Judgments
Judgments
  1. Home
  2. /
  3. High Court Of Judicature at Allahabad
  4. /
  5. 2010
  6. /
  7. January

Cit Alld. vs Shiv Prasad

High Court Of Judicature at Allahabad|06 January, 2010

JUDGMENT / ORDER

Hon'ble Subhash Chandra Nigam,J.
(Delivered by Hon'ble Rajes Kumar, J) Paper-books containing typed copies of the documents filed today. It may be taken on record.
At the instance of the Commissioner of Income Tax, the Tribunal has referred the following question of law under Section 256 of the Income Tax Act for consideration of this Court.
"Whether on the facts and in the circumstances of the case, the Hon'ble Tribunal was justified in holding that in the assessment order dated 3.1.94, there was no error in the order and it cannot be said to be erroneous and thereby quashing the order passed under Section 263 of the Income Tax Act, 1961?"
The brief facts of the case are as follows:
The assessee, a liquor contractor, filed its return on 31.10.1993 declaring income of Rs. 5910/-. In the trading account, gross sales of Rs.2,74,29,952/- were disclosed on which gross profit of Rs. 27,23,950/- giving out gross profit rate of 9.9% was shown. The A.O. completed the assessment on 03.01.1994. However, during the security of the assessment order, the learned Commissioner held that the same was erroneous and prejudicial to the interest of the Revenue. He held so on the ground that the A.O. has not given any reason for arriving at the conclusion that the gross profit rate disclosed at 9.9% was considered to be reasonable. According to learned C.I.T., neither any detailed enquiry through notice U/s 143(3) was made nor the assessee was required through order-sheet entry to prove the trading results. It was further held that the A.O.
committed a gross error in accepting the book results without making proper enquiry and without bringing out the material on record. The learned C.I.T. also observed that as the assessee had not produced cash memo for verification of sales, the order of the A.O. was not a proper order and had been passed without appreciating the facts of the case and without proper application of mind. It was also held by the learned Commissioner that the assessing officer has failed to examine the genuineness of the security deposits supposedly made by the employees of the assessee and allowed interest on security deposits without properly examining the taxability of the same. The learned Commissioner on the basis of reasons given in his order set aside the order of the A.O. and directed him to make the assessment afresh after carrying out necessary enquiries and affording opportunity of hearing to the assessee.
Against the order of the Commissioner of Income Tax, the assessee has filed an appeal before the Tribunal. The Tribunal, vide impugned order, allowed the appeal and set aside the order passed under Section 263 of the Income Tax Act.
The Tribunal has recorded the following findings:
"We have given our utmost consideration to the issue in dispute.
As would be seen, the A.O. examined and perused the books of accounts, which he found to have been maintained in regular course of business. He also accepted the trading results and found the gross profit reasonable. On the basis of the information already placed on record, as was explained and demonstrated before us by Shri Garg, debit side as well as credit side of the trading account were explainable and that being so, the accounts appear to have been rightly acceptable by the A.O. along with the trading result. Even at the cost of repetition, it may be stated that the non-issue of cashmemos of retail sales was explained by the assessee and the method adopted finds support from the decision of the jurisdictional High Court in the case of Ramjilal and sons, referred to supra. The law applied by the learned Commissioner in the case of Awadesh Pratap Singh is also found to be distinguishable.
........
Job A: List every amount in rupees that the judgment states.
The judgment and the rows that follow are independent of each other.

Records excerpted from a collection
........
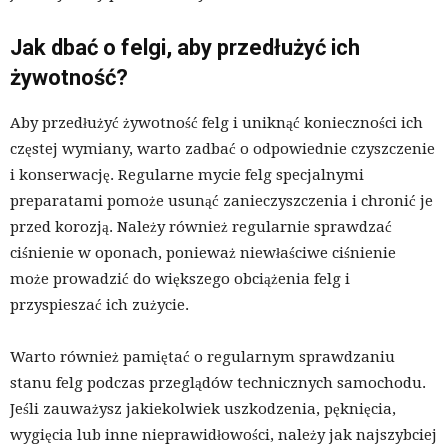
Jak dbać o felgi, aby przedłużyć ich
żywotność?
Aby przedłużyć żywotność felg i uniknąć konieczności ich
częstej wymiany, warto zadbać o odpowiednie czyszczenie
i konserwację. Regularne mycie felg specjalnymi
preparatami pomoże usunąć zanieczyszczenia i chronić je
przed korozją. Należy również regularnie sprawdzać
ciśnienie w oponach, ponieważ niewłaściwe ciśnienie
może prowadzić do większego obciążenia felg i
przyspieszać ich zużycie.
Warto również pamiętać o regularnym sprawdzaniu
stanu felg podczas przeglądów technicznych samochodu.
Jeśli zauważysz jakiekolwiek uszkodzenia, pęknięcia,
wygięcia lub inne nieprawidłowości, należy jak najszybciej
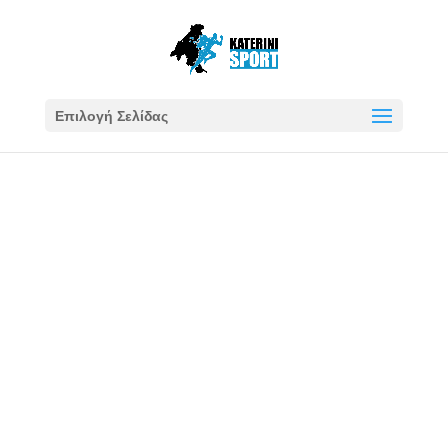
Επιλογή Σελίδας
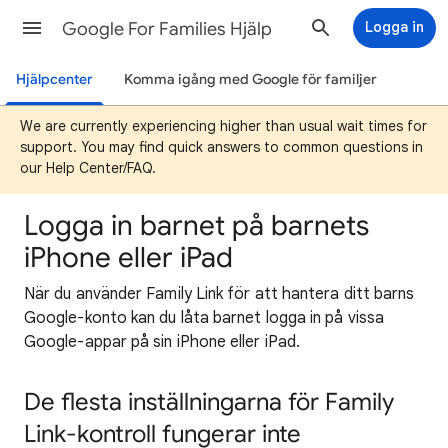
Google For Families Hjälp
Logga in
Hjälpcenter
Komma igång med Google för familjer
We are currently experiencing higher than usual wait times for
support. You may find quick answers to common questions in
our Help Center/FAQ.
Logga in barnet på barnets
iPhone eller iPad
När du använder Family Link för att hantera ditt barns
Google-konto kan du låta barnet logga in på vissa
Google-appar på sin iPhone eller iPad.
De flesta inställningarna för Family
Link-kontroll fungerar inte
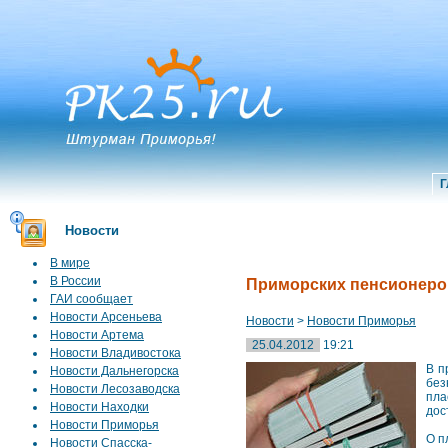
Г
Новости
В мире
В России
Приморских пенсионеро
ГАИ сообщает
Новости Арсеньева
Новости
>
Новости Приморья
Новости Артема
25.04.2012
19:21
Новости Владивостока
В п
Новости Дальнегорска
без
Новости Лесозаводска
пла
Новости Находки
дос
Новости Приморья
О п
Новости Спасска-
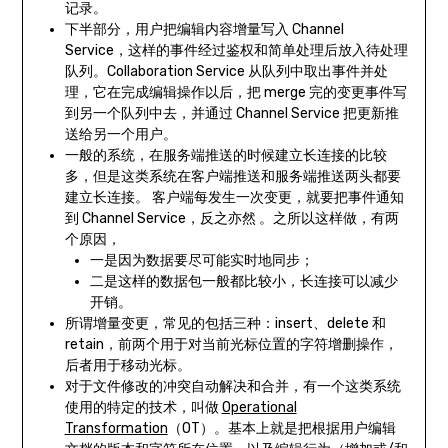
记录。
下半部分，用户把编辑内容增量写入 Channel
Service，这样的事件经过鉴权和简单处理后放入待处理
队列。Collaboration Service 从队列中取出事件并处
理，它在完成编辑操作以后，把 merge 完的变更事件写
到另一个队列中去，并通过 Channel Service 把更新推
送给另一个用户。
一般的系统，在服务端推送的时候建立长连接的比较
多，但是这类系统在客户端推送和服务端推送两头都要
建立长连接。 客户端每发生一次变更，就要把事件通知
到 Channel Service，反之亦然 。之所以这样做，有两
个原因，
一是因为数据要尽可能实时地同步；
二是这样的数据包一般都比较小，长连接可以减少
开销。
所谓增量变更，常见的包括三种：insert、delete 和
retain，前两个用于对当前光标位置的字符增删操作，
后者用于移动光标。
对于文件修改的冲突自动解决和合并，有一个这类系统
使用的特定的技术，叫做
Operational
Transformation
（OT）。基本上就是把根据用户编辑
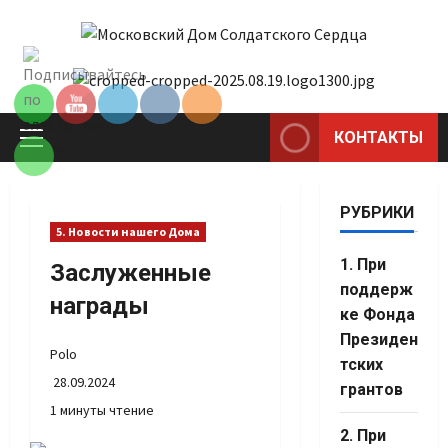
Перейти
к
Set Youtube
содержимому
Channel ID
КОНТАКТЫ
Основное
меню
РУБРИКИ
5. Новости нашего Дома
1. При
Заслуженные
поддерж
награды
ке Фонда
Президен
Polo
тских
28.09.2024
грантов
1 минуты чтение
2. При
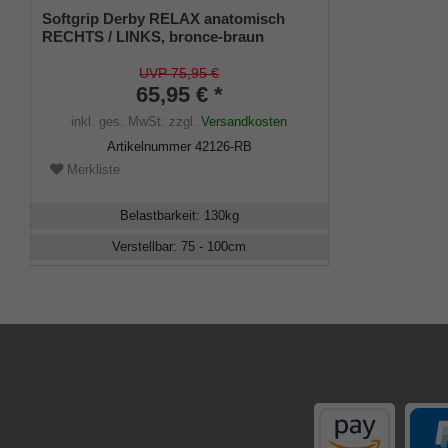
Softgrip Derby RELAX anatomisch
RECHTS / LINKS, bronce-braun
höhenverstellbar
UVP 75,95 €
65,95 € *
inkl. ges. MwSt.
zzgl.
Versandkosten
Artikelnummer
42126-RB
Merkliste
Belastbarkeit
:
130
kg
Verstellbar
:
75 - 100
cm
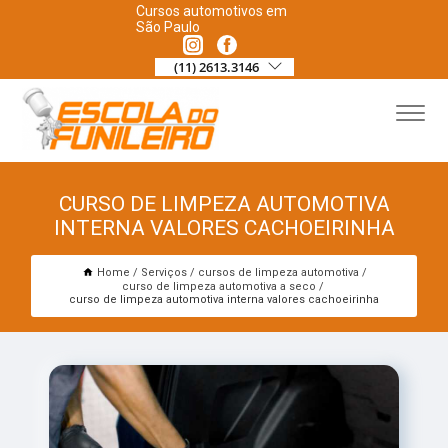
Cursos automotivos em
São Paulo
(11) 2613.3146
CURSO DE LIMPEZA AUTOMOTIVA
INTERNA VALORES CACHOEIRINHA
Home
Serviços
cursos de limpeza automotiva
curso de limpeza automotiva a seco
curso de limpeza automotiva interna valores cachoeirinha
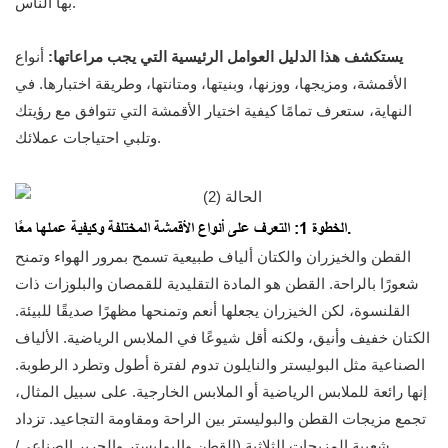
بها الناس.
يستكشف هذا الدليل العوامل الرئيسية التي يجب مراعاتها:
أنواع
الأقمشة، ومزيجها، ووزنها، وبنيتها، ومتانتها، وطريقة اختبارها. في
النهاية، ستعرف تمامًا كيفية اختيار الأقمشة التي تتوافق مع رؤيتك
وتلبي احتياجات عملائك.
الخطوة 1: التعرف على أنواع الأقمشة المختلفة وكيفية عملها معًا.
القطن والخيزران والكتان ألياف طبيعية تسمح بمرور الهواء وتمنح
شعورًا بالراحة. القطن هو المادة التقليدية للقمصان والبلوزات ذات
القلنسوة، لكن الخيزران يجعلها أنعم وتمنحها مظهرًا صديقًا للبيئة.
الكتان خفيف وأنيق، ولكنه أقل شيوعًا في الملابس الرياضية. الألياف
الصناعية مثل البوليستر والنايلون تدوم لفترة أطول وتطرد الرطوبة.
إنها رائعة للملابس الرياضية أو الملابس الخارجية. على سبيل المثال،
تجمع مزيجات القطن والبوليستر بين الراحة ومقاومة التجاعيد. تزداد
شعبية المزيجات الثلاثية (القطن والبوليستر والحرير الصناعي/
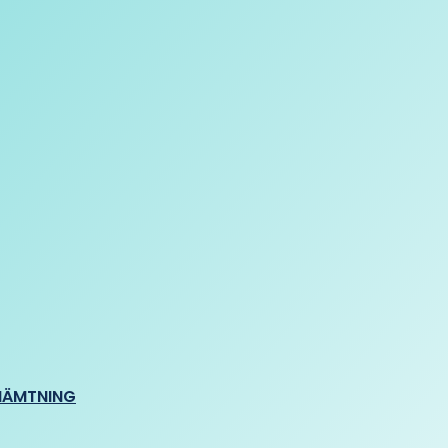
HÄMTNING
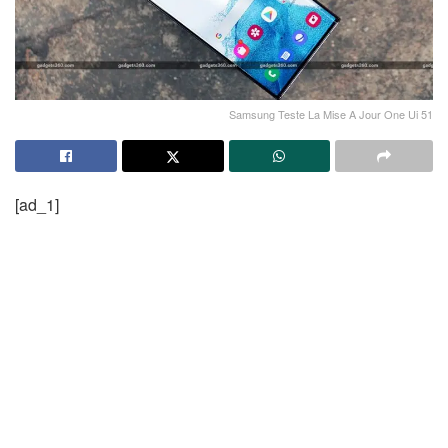
Samsung Teste La Mise A Jour One Ui 51
[ad_1]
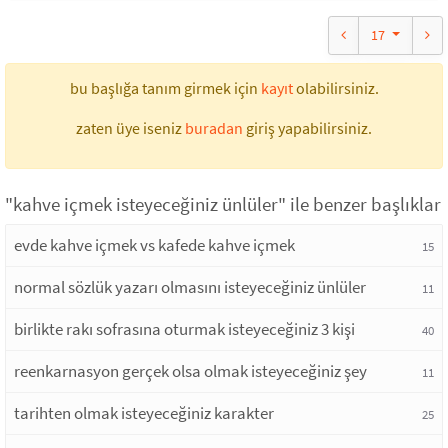
17
bu başlığa tanım girmek için
kayıt
olabilirsiniz.
zaten üye iseniz
buradan
giriş yapabilirsiniz.
"kahve içmek isteyeceğiniz ünlüler" ile benzer başlıklar
evde kahve içmek vs kafede kahve içmek
15
normal sözlük yazarı olmasını isteyeceğiniz ünlüler
11
birlikte rakı sofrasına oturmak isteyeceğiniz 3 kişi
40
reenkarnasyon gerçek olsa olmak isteyeceğiniz şey
11
tarihten olmak isteyeceğiniz karakter
25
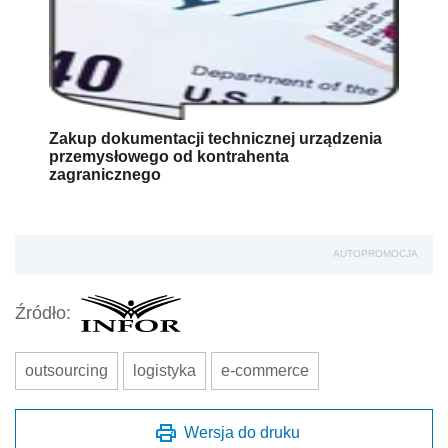
Zakup dokumentacji technicznej urządzenia
przemysłowego od kontrahenta
zagranicznego
AUTOPROMOCJA
Źródło:
outsourcing
logistyka
e-commerce
Wersja do druku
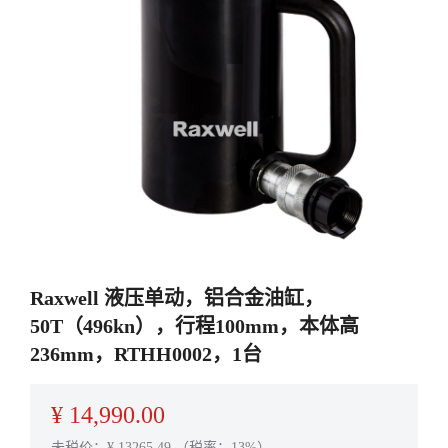
Raxwell 液压单动，铝合金油缸，
50T（496kn），行程100mm，本体高
236mm，RTHH0002，1台
¥
14,990.00
未税价：¥
13265.49
（税率：13%）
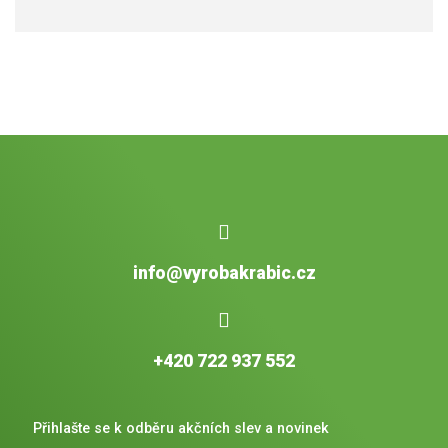
info@vyrobakrabic.cz
+420 722 937 552
Přihlašte se k odběru akčních slev a novinek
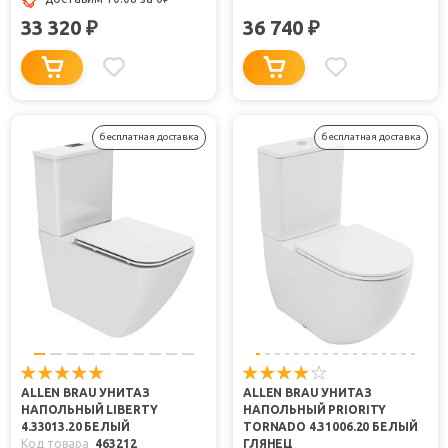
33 320
36 740
₽
₽
бесплатная доставка
бесплатная доставка
ALLEN BRAU УНИТАЗ
ALLEN BRAU УНИТАЗ
НАПОЛЬНЫЙ LIBERTY
НАПОЛЬНЫЙ PRIORITY
4.33013.20 БЕЛЫЙ
TORNADO 4.31006.20 БЕЛЫЙ
Код товара
463212
ГЛЯНЕЦ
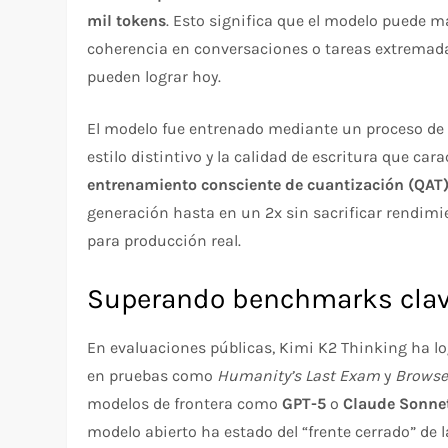
mil tokens
. Esto significa que el modelo puede
coherencia en conversaciones o tareas extremad
pueden lograr hoy.
El modelo fue entrenado mediante un proceso d
estilo distintivo y la calidad de escritura que ca
entrenamiento consciente de cuantización (QAT
generación hasta en un 2x sin sacrificar rendimie
para producción real.
Superando benchmarks cla
En evaluaciones públicas, Kimi K2 Thinking ha l
en pruebas como
Humanity’s Last Exam
y
Brows
modelos de frontera como
GPT-5
o
Claude Sonnet
modelo abierto ha estado del “frente cerrado” de la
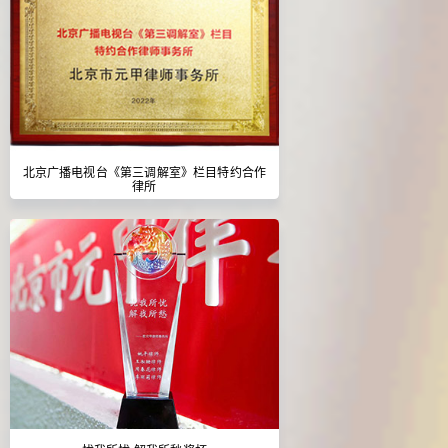
北京广播电视台《第三调解室》栏目特约合作
律所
........
Job B: Transcribe the rows starting at their beginning and ending after the line that contains "Warto również pamiętać", and omit the pictures.

Answer section A:
Rs. 5910/-
Rs.2,74,29,952/-
Rs. 27,23,950/-

Answer section B:
Jak dbać o felgi, aby przedłużyć ich
żywotność?
Aby przedłużyć żywotność felg i uniknąć konieczności ich
częstej wymiany, warto zadbać o odpowiednie czyszczenie
i konserwację. Regularne mycie felg specjalnymi
preparatami pomoże usunąć zanieczyszczenia i chronić je
przed korozją. Należy również regularnie sprawdzać
ciśnienie w oponach, ponieważ niewłaściwe ciśnienie
może prowadzić do większego obciążenia felg i
przyspieszać ich zużycie.
Warto również pamiętać o regularnym sprawdzaniu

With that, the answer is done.